[Page-level text extractions]
▬▬▬▬▬▬

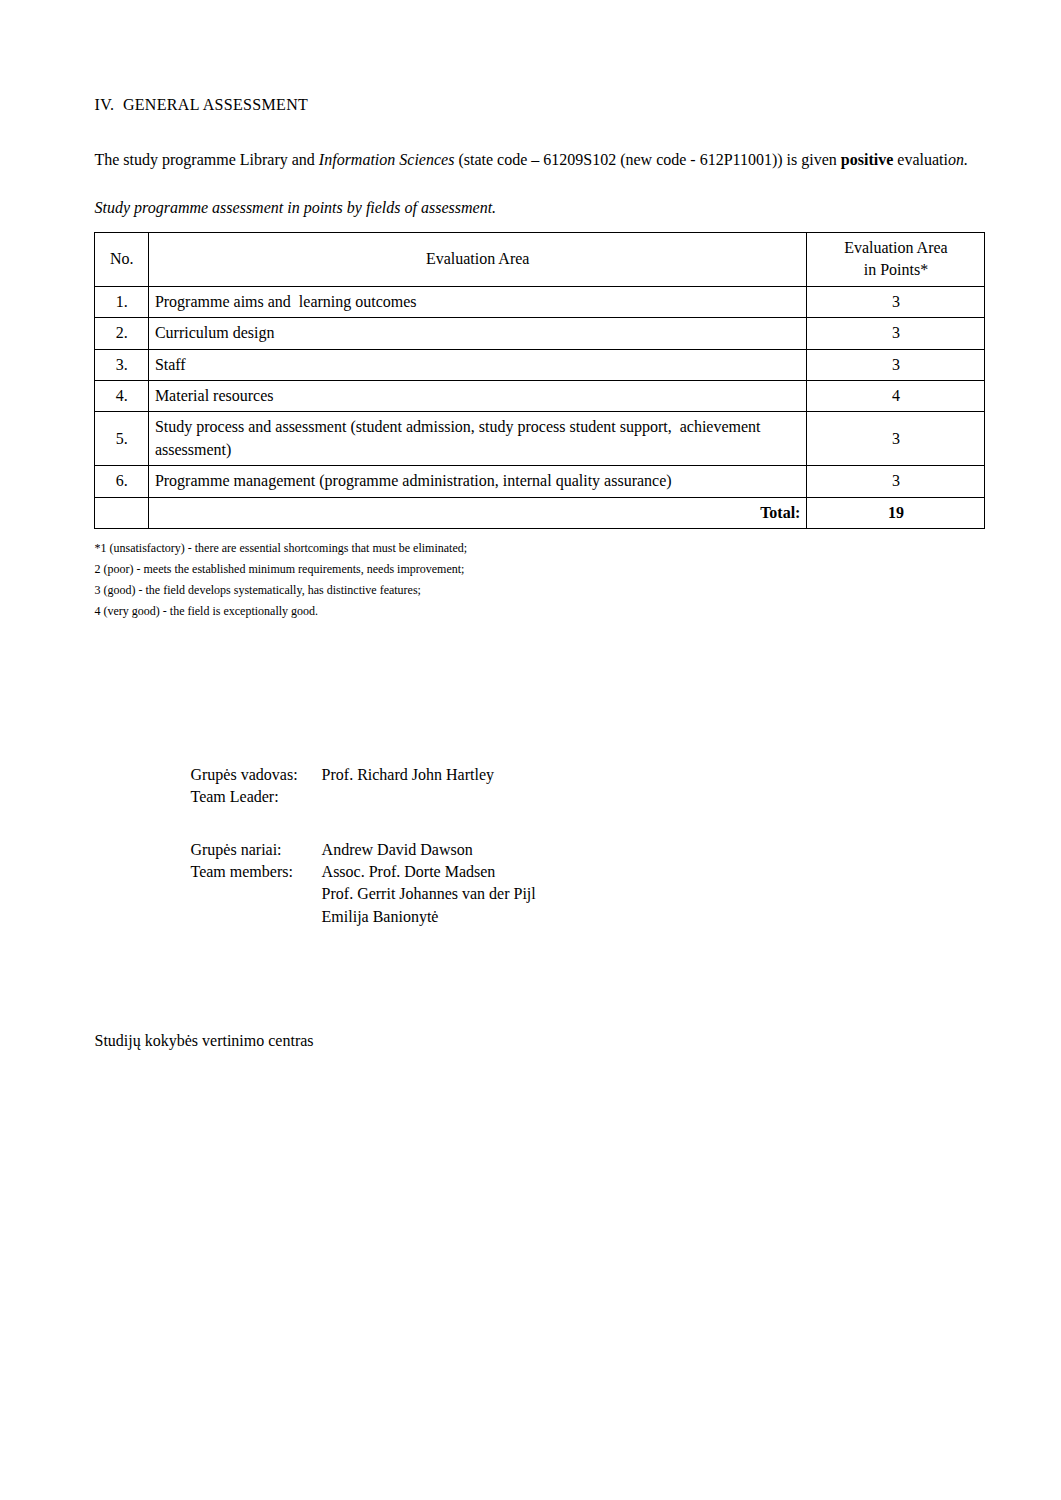IV. GENERAL ASSESSMENT
The study programme Library and Information Sciences (state code – 61209S102 (new code - 612P11001)) is given positive evaluation.
Study programme assessment in points by fields of assessment.
| No. | Evaluation Area | Evaluation Area in Points* |
| --- | --- | --- |
| 1. | Programme aims and learning outcomes | 3 |
| 2. | Curriculum design | 3 |
| 3. | Staff | 3 |
| 4. | Material resources | 4 |
| 5. | Study process and assessment (student admission, study process student support, achievement assessment) | 3 |
| 6. | Programme management (programme administration, internal quality assurance) | 3 |
| | Total: | 19 |
*1 (unsatisfactory) - there are essential shortcomings that must be eliminated;
2 (poor) - meets the established minimum requirements, needs improvement;
3 (good) - the field develops systematically, has distinctive features;
4 (very good) - the field is exceptionally good.
| Grupės vadovas: Team Leader: | Prof. Richard John Hartley |
| Grupės nariai: Team members: | Andrew David Dawson Assoc. Prof. Dorte Madsen Prof. Gerrit Johannes van der Pijl Emilija Banionytė |
Studijų kokybės vertinimo centras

▬▬▬▬▬▬

**What is needed**
The answer must reproduce every line of the records above exactly, with all pictures left out.

**Response area**
IV. GENERAL ASSESSMENT
The study programme Library and Information Sciences (state code – 61209S102 (new code - 612P11001)) is given positive evaluation.
Study programme assessment in points by fields of assessment.
| No. | Evaluation Area | Evaluation Area in Points* |
| --- | --- | --- |
| 1. | Programme aims and learning outcomes | 3 |
| 2. | Curriculum design | 3 |
| 3. | Staff | 3 |
| 4. | Material resources | 4 |
| 5. | Study process and assessment (student admission, study process student support, achievement assessment) | 3 |
| 6. | Programme management (programme administration, internal quality assurance) | 3 |
| | Total: | 19 |
*1 (unsatisfactory) - there are essential shortcomings that must be eliminated;
2 (poor) - meets the established minimum requirements, needs improvement;
3 (good) - the field develops systematically, has distinctive features;
4 (very good) - the field is exceptionally good.
| Grupės vadovas: Team Leader: | Prof. Richard John Hartley |
| Grupės nariai: Team members: | Andrew David Dawson Assoc. Prof. Dorte Madsen Prof. Gerrit Johannes van der Pijl Emilija Banionytė |
Studijų kokybės vertinimo centras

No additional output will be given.